**Directions**
Exactly how many lines below mention "USUARIO"? Answer with that number alone.

**Task input**
════════════════

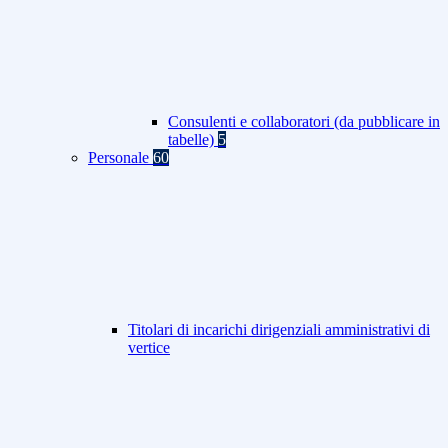
Consulenti e collaboratori (da pubblicare in
tabelle)
5
Personale
60
Titolari di incarichi dirigenziali amministrativi di
vertice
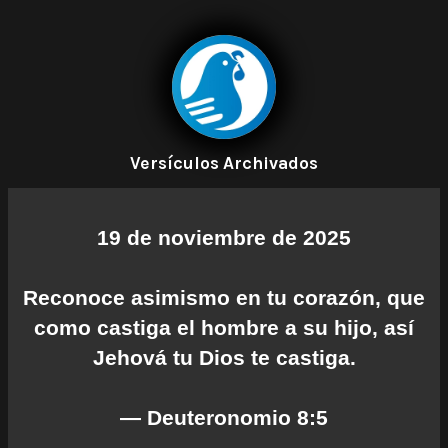
Versículos Archivados
19 de noviembre de 2025
Reconoce asimismo en tu corazón, que
como castiga el hombre a su hijo, así
Jehová tu Dios te castiga.
— Deuteronomio 8:5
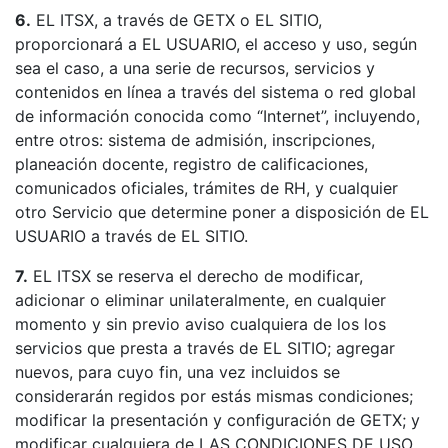
6.
EL ITSX, a través de GETX o EL SITIO,
proporcionará a EL USUARIO, el acceso y uso, según
sea el caso, a una serie de recursos, servicios y
contenidos en línea a través del sistema o red global
de información conocida como “Internet”, incluyendo,
entre otros: sistema de admisión, inscripciones,
planeación docente, registro de calificaciones,
comunicados oficiales, trámites de RH, y cualquier
otro Servicio que determine poner a disposición de EL
USUARIO a través de EL SITIO.
7.
EL ITSX se reserva el derecho de modificar,
adicionar o eliminar unilateralmente, en cualquier
momento y sin previo aviso cualquiera de los los
servicios que presta a través de EL SITIO; agregar
nuevos, para cuyo fin, una vez incluidos se
considerarán regidos por estás mismas condiciones;
modificar la presentación y configuración de GETX; y
modificar cualquiera de LAS CONDICIONES DE USO.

════════════════

**Answer**
2